As per CNN, the Federal Reserve raised lending rates to a range of 4.75% to 5%, the highest level since 2007. In the midst of such a scary scenario for the US economy, there are reports that suggest that the real US GDP will grow by 0.4% only this year, down from earlier projections of 0.5%. While altogether the US economy is expected to grow by 1.2% in 2024, a cut from 1.6% as projected by the US authorities in December 2022.
In Europe, the epicentre of the ongoing war, cut in energy supplies by Russia has thrown a significant challenge to the economy. As per the European Bank for Reconstruction and Development (EBRD), the economies of Hungary and Latvia will contract this year, while Poland, the region’s industrial powerhouse in recent years, is expected to grow by 1%, down from 4.8% in 2022. For the European governments, the key challenge is to confront fiscal pressures from additional spending on energy security and defence budgets. Already, the European Union is burdened by 800 billion euros that it borrowed to help member states recover from the Covid-19 pandemic.
Prevailing of such economic situations is viewed by China with interest as Beijing feels it will prevent the US and its allies from launching a full-scale war against the country in the wake of its planned annexation of Taiwan. However, experts like Huang Jing who teach at Shanghai International Studies University, have a different opinion. They say a complete victory for either Ukraine or Russia is not in China’s interest. If Ukraine wins the war, it will help the US and the West in consolidating and strengthening their global position and they will be more confident to take on China next in the wake of any military action by it against Taiwan.
Similarly, Huang Jing says that if Russia loses the war, then a defeated, demoralised and devastated Russia will be keener to make peace with the US and balance its over-reliance on China. Therefore, these experts argue that it is very important for China to save Russia from getting trounced in the war against Ukraine by whatever means to ensure that Moscow keeps fighting against the US and the West.

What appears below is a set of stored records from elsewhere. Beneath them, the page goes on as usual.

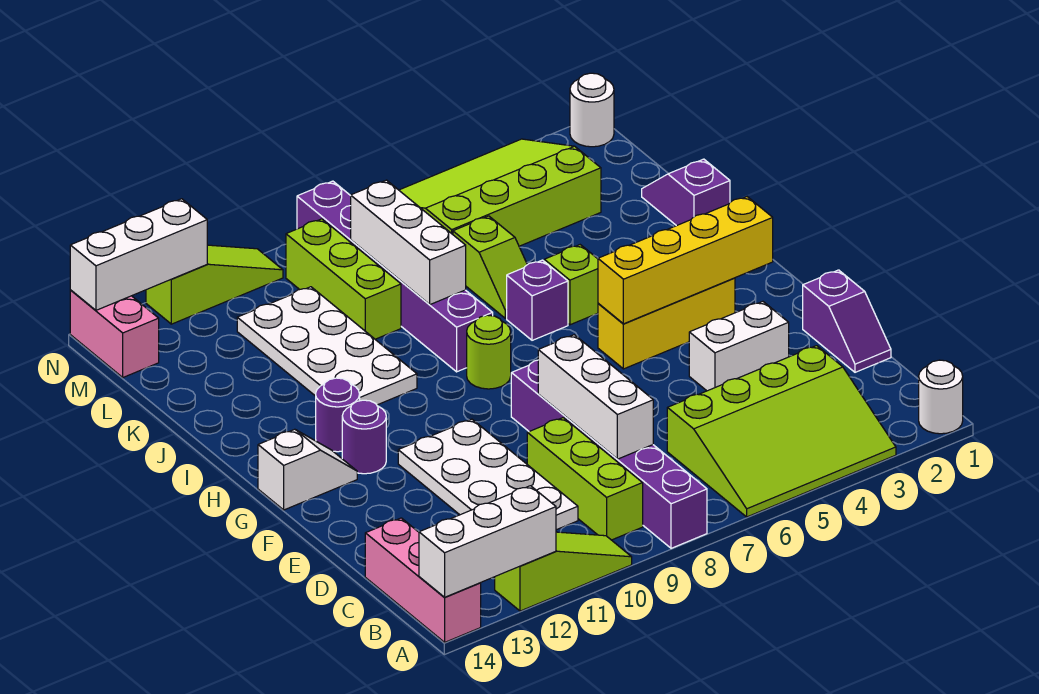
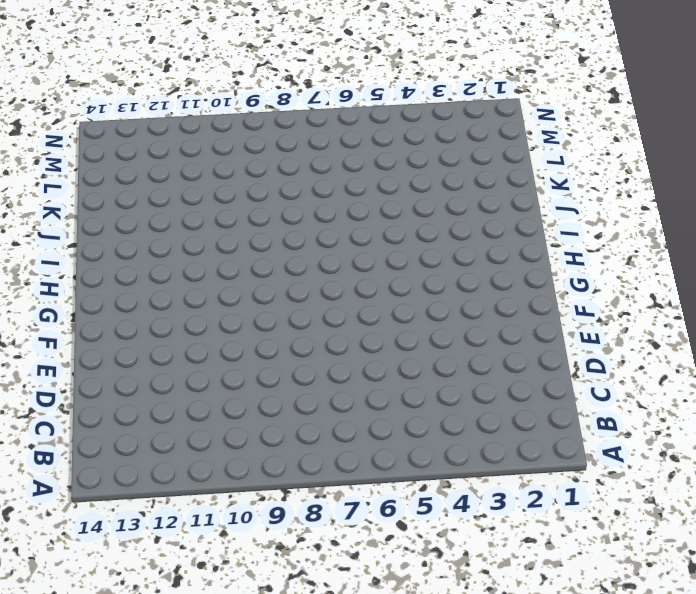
none -> white round brick A1 level 1
none -> lime slope A3:C6 level 1 top C
none -> purple brick A8:F8 level 1
none -> lime slope A10:A12 level 1 top 12

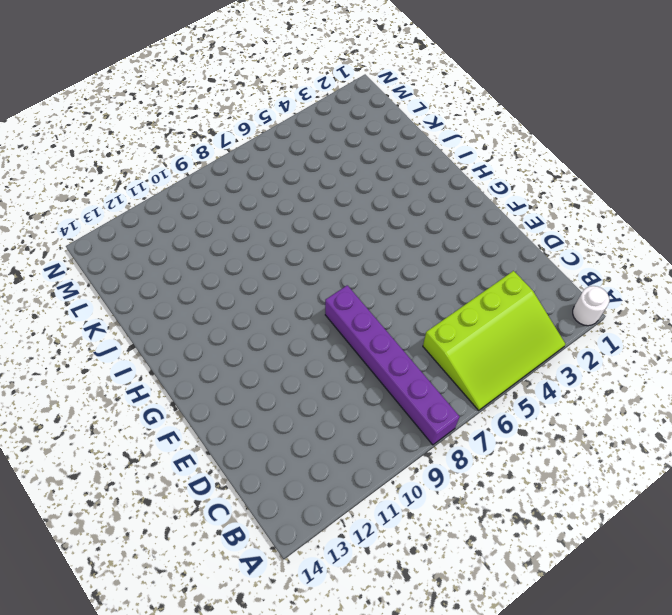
none -> lime slope A10:A12 level 1 top 12
none -> pink brick A14:C14 level 1
none -> lime brick B9:D9 level 1
none -> white plate C10:F11 level 1

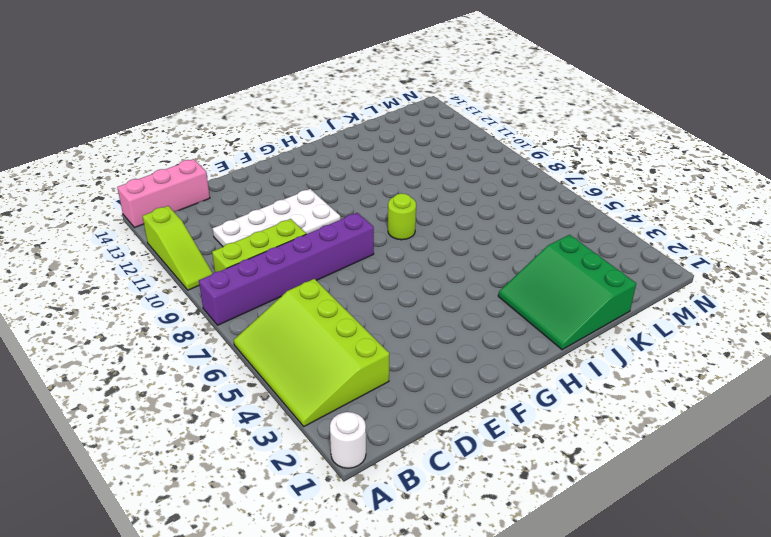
green slope I1:K3 level 1 top K -> purple slope J1:K1 level 1 top J
none -> purple slope D1:E1 level 1 top E
none -> white brick E3:E4 level 1
none -> yellow brick G3:G5 level 1
none -> purple round brick G12 level 1

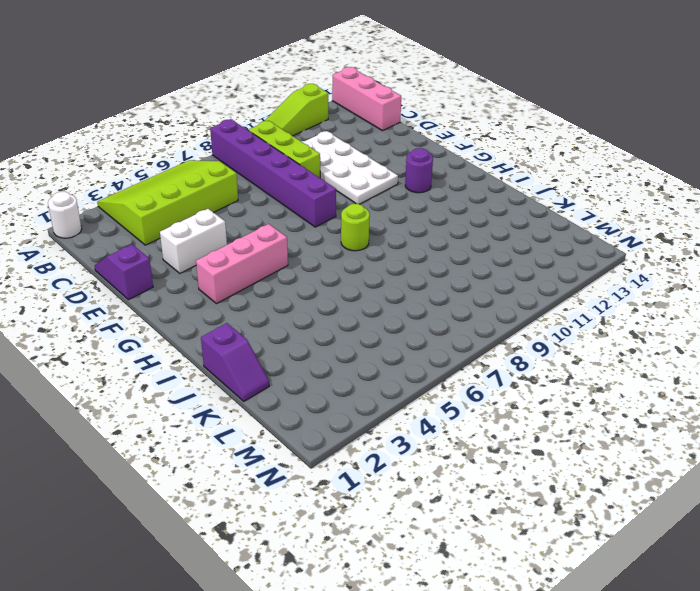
pink brick G3:G5 level 1 -> yellow brick G3:G5 level 1
none -> white slope G13:G14 level 1 top 14
none -> purple round brick H12 level 1
none -> lime brick I5 level 1
none -> purple brick I6 level 1

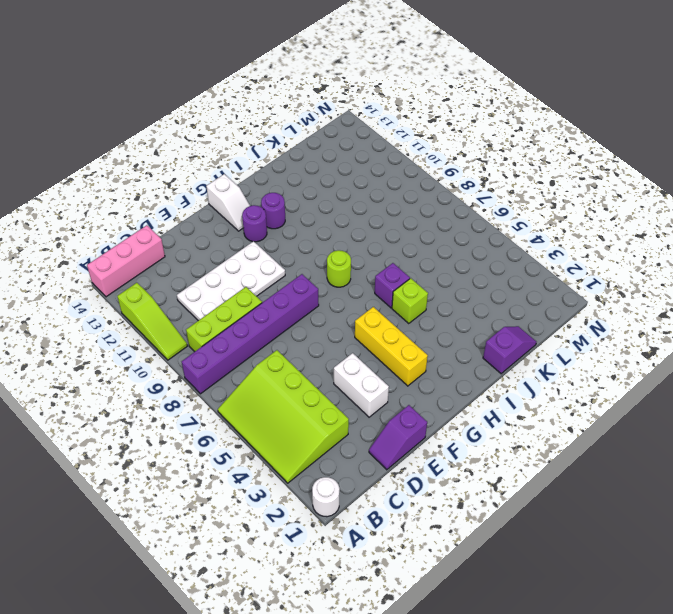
none -> purple brick I8:N8 level 1
none -> white plate I10:L11 level 1
none -> lime slope J6:K6 level 1 top K
none -> lime brick K9:M9 level 1

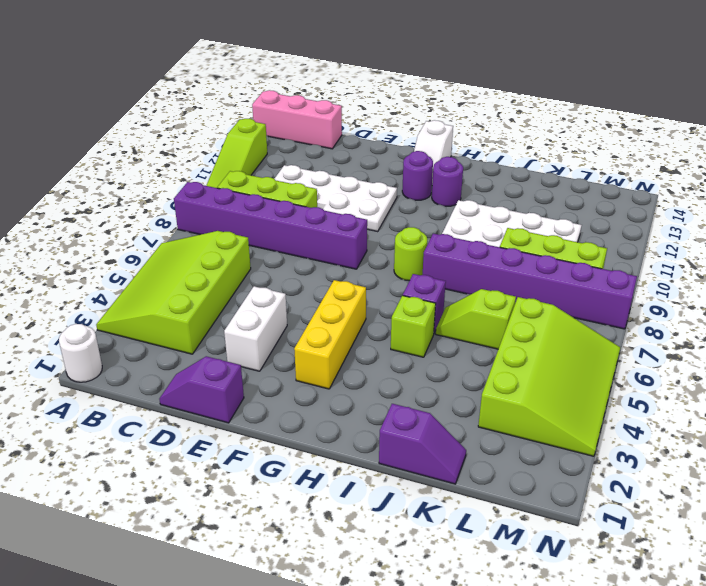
none -> pink brick M14:N14 level 1
none -> white round brick N1 level 1
none -> lime slope N10:N12 level 1 top 12
none -> white brick A12:A14 level 2

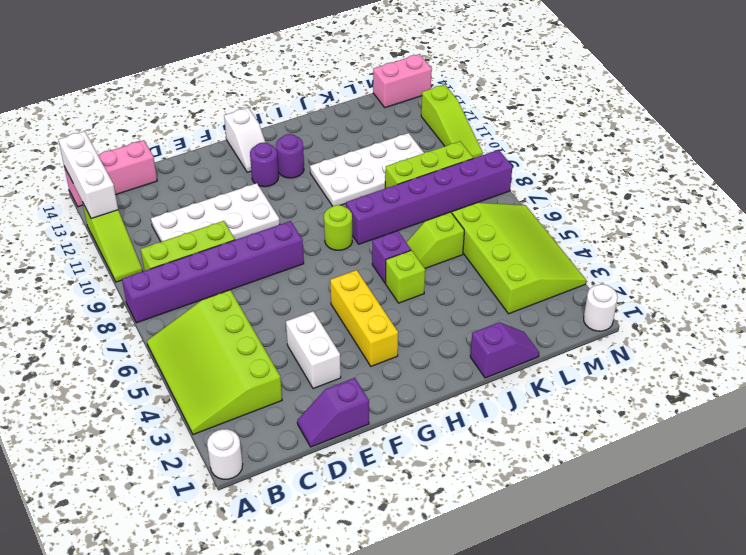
none -> white brick C8:E8 level 2
none -> yellow brick G2:G5 level 2
none -> white brick J8:L8 level 2
none -> white brick N12:N14 level 2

But then a decisive victory for Russia in the war against Ukraine will be equally detrimental for China and its interests, feel experts. Because, if Russia wins then of course, its influence in Central Asia, the Middle-East and Africa will increase, giving China little space to go unchallenged in these regions. Therefore, China will see that Russia remains engulfed in the war against Ukraine. In this background, it will be quite naïve to expect that Xi Jinping will genuinely desire that the Ukraine war should come to an end so soon.